TRY IT: Copy out the lines word for word, covering the stretch from the line containing "Aun así, salió" through the line containing "la pesadez del".

(Dataset entries)
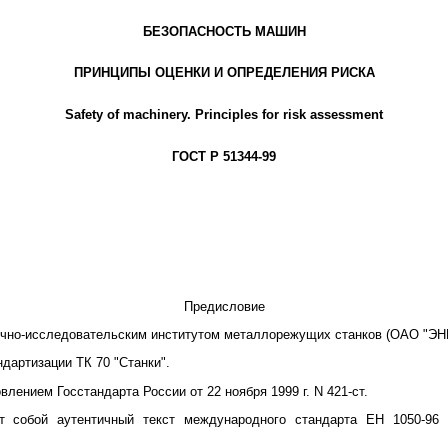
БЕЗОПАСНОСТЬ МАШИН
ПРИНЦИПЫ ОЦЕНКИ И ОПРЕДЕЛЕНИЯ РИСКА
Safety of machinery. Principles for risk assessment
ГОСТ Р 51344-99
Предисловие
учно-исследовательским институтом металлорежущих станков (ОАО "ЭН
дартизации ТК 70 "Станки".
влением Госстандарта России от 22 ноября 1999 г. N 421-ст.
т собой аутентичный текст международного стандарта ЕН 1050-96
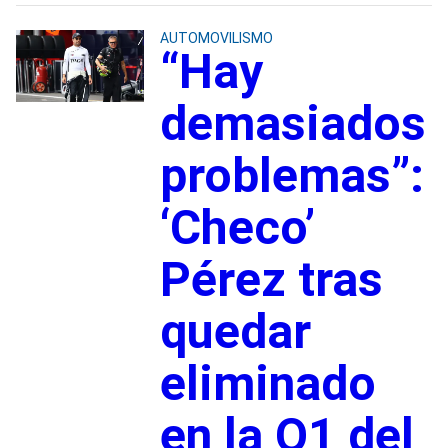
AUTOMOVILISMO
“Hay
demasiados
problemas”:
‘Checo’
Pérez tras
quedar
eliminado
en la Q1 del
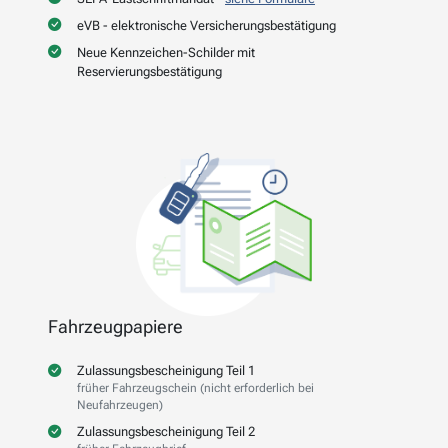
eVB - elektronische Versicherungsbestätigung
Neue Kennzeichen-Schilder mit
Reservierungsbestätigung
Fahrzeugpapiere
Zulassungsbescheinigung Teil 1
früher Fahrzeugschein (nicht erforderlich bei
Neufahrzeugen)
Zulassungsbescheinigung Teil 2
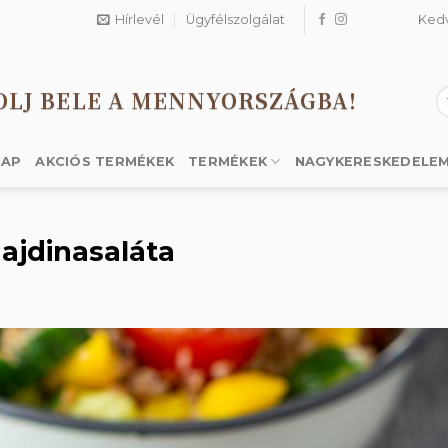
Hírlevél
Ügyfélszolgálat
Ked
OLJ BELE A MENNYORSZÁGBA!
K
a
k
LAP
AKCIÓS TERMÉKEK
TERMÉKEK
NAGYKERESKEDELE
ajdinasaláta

...

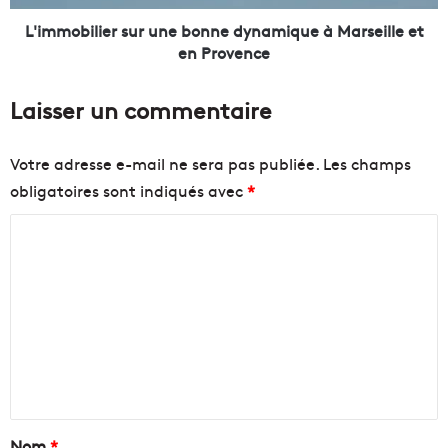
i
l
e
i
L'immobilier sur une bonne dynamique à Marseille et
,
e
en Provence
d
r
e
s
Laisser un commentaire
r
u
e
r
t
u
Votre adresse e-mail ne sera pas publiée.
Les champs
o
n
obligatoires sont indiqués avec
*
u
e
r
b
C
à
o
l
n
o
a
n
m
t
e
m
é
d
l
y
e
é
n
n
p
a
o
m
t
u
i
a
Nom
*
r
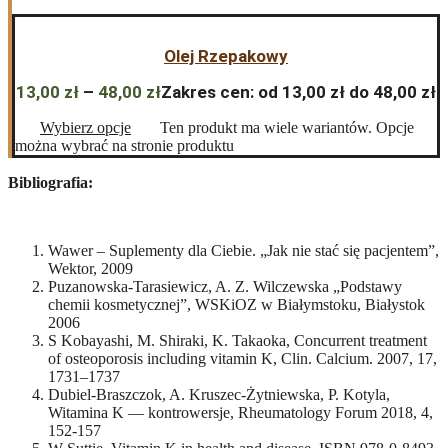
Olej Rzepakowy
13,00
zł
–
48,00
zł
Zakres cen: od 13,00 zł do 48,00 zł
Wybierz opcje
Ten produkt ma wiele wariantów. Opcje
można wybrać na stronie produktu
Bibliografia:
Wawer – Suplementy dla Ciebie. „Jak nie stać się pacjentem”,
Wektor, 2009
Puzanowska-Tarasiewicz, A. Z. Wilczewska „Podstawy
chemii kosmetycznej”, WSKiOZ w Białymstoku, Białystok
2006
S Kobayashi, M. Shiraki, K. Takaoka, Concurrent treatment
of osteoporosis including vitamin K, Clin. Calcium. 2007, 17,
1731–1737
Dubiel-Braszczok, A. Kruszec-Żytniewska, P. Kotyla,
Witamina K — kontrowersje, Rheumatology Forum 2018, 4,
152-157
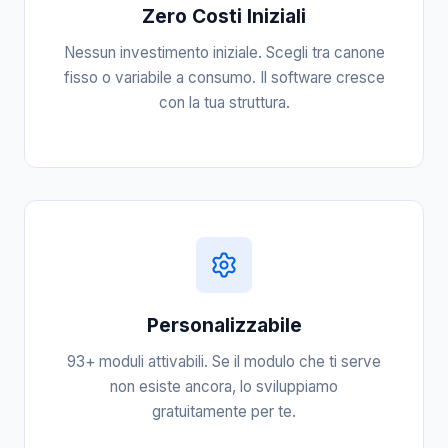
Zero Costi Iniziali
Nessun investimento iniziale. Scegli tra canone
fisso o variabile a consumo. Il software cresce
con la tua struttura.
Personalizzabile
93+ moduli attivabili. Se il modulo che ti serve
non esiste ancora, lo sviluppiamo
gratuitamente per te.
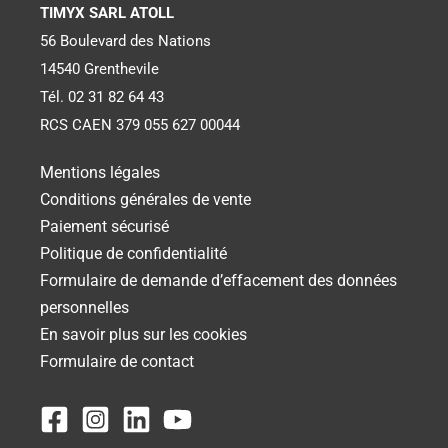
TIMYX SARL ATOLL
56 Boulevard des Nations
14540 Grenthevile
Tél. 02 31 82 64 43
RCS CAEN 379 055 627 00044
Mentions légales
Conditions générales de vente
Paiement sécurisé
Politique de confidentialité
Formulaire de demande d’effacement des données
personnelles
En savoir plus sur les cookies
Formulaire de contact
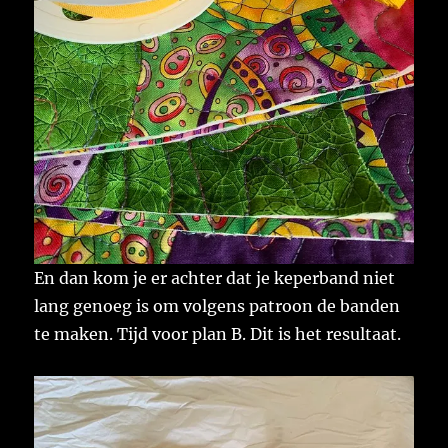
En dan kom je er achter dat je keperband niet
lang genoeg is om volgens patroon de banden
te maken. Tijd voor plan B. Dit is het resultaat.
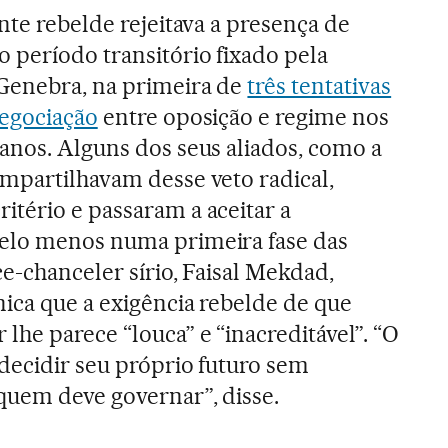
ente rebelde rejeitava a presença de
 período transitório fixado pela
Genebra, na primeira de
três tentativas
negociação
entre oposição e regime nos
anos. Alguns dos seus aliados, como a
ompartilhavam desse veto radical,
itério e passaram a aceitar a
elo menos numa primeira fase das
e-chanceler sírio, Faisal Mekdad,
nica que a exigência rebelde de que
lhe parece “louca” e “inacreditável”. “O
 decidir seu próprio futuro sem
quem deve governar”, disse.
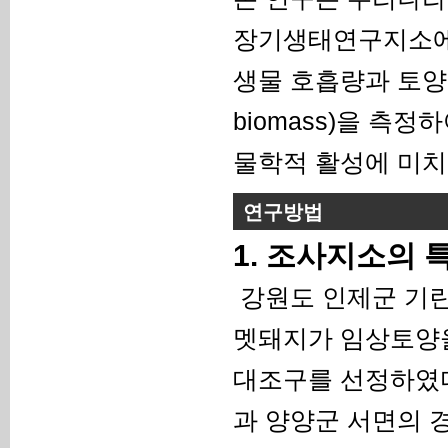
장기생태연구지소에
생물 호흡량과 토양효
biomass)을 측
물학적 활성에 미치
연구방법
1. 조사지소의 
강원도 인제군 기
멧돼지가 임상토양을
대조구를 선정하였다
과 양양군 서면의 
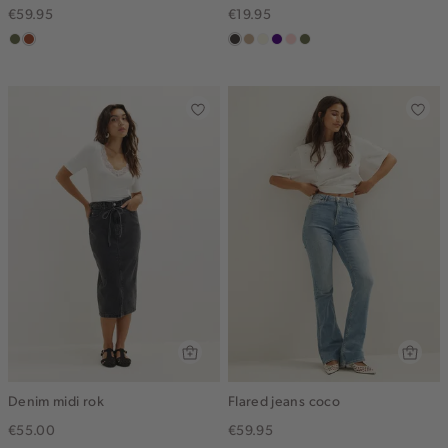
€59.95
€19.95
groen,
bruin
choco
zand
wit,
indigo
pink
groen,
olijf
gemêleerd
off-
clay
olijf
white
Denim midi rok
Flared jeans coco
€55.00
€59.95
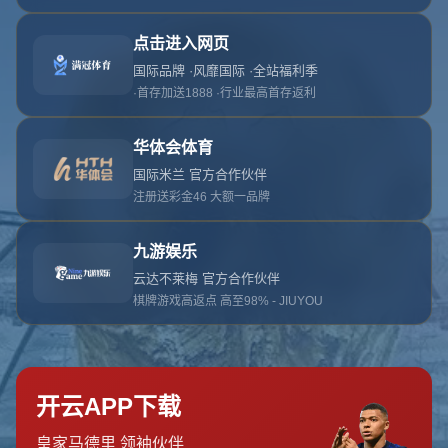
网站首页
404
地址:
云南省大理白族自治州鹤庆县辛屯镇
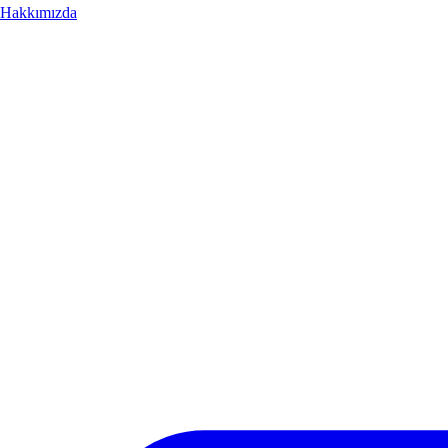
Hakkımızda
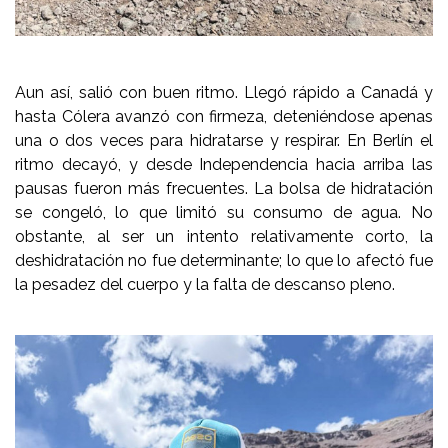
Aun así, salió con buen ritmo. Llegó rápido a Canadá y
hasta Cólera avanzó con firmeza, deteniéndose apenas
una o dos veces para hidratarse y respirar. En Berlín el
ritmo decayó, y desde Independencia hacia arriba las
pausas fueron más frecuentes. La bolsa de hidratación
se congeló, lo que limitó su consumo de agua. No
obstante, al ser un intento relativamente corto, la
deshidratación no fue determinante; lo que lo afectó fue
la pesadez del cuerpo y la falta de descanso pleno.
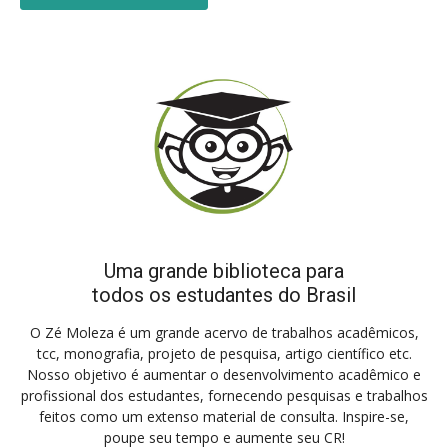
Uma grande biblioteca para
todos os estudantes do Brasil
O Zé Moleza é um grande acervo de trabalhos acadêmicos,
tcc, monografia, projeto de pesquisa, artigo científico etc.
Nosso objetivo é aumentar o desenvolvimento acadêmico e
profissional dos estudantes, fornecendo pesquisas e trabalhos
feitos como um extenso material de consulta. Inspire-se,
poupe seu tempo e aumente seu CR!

* * *

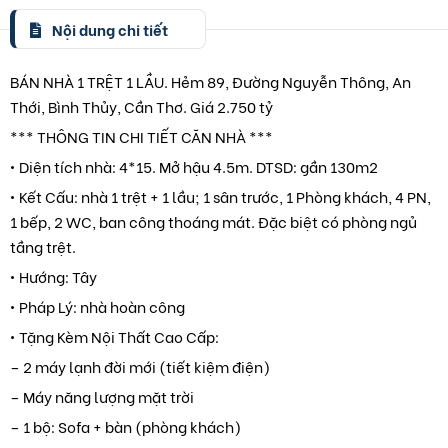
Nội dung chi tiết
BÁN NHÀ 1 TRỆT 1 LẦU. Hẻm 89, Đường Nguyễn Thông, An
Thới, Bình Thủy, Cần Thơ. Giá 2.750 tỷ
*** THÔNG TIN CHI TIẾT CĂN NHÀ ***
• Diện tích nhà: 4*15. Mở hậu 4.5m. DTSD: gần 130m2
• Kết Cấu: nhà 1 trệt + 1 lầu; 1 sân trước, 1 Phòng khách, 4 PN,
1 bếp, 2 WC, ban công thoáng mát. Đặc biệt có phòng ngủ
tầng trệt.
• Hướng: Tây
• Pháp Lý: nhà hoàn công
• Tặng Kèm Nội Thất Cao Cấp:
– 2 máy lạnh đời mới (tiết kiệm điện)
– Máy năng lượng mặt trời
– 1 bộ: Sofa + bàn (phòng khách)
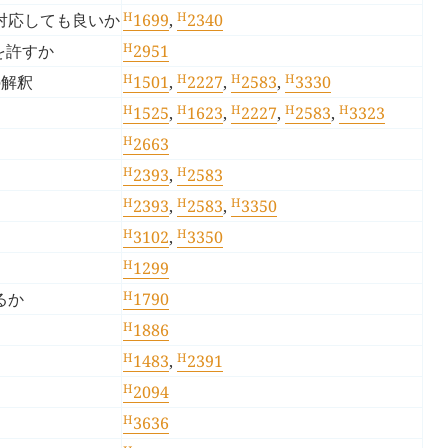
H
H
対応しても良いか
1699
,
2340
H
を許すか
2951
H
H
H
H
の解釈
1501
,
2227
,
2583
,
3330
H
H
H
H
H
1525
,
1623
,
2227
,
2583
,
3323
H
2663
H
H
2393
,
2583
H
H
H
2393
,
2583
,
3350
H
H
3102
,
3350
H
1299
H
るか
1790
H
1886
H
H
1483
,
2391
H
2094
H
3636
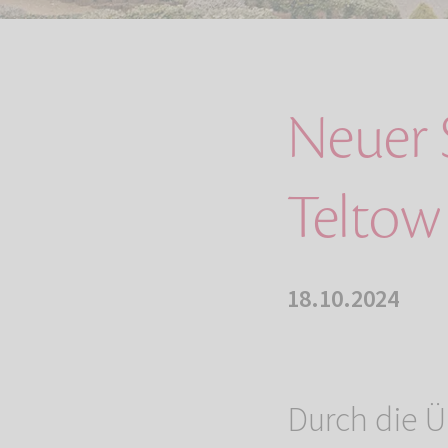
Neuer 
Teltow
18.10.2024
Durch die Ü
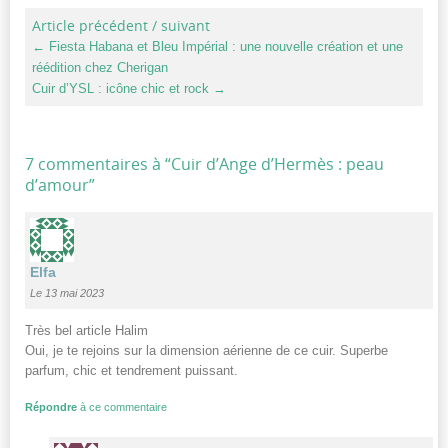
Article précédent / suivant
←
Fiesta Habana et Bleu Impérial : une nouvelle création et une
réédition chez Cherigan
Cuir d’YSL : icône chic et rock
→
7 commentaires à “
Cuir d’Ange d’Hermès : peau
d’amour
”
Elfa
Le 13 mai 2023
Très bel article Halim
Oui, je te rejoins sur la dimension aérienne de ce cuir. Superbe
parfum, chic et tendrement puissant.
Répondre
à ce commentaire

EXERCISE ANSWER:
Aun así, salió con buen ritmo. Llegó rápido a Canadá y
hasta Cólera avanzó con firmeza, deteniéndose apenas
una o dos veces para hidratarse y respirar. En Berlín el
ritmo decayó, y desde Independencia hacia arriba las
pausas fueron más frecuentes. La bolsa de hidratación
se congeló, lo que limitó su consumo de agua. No
obstante, al ser un intento relativamente corto, la
deshidratación no fue determinante; lo que lo afectó fue
la pesadez del cuerpo y la falta de descanso pleno.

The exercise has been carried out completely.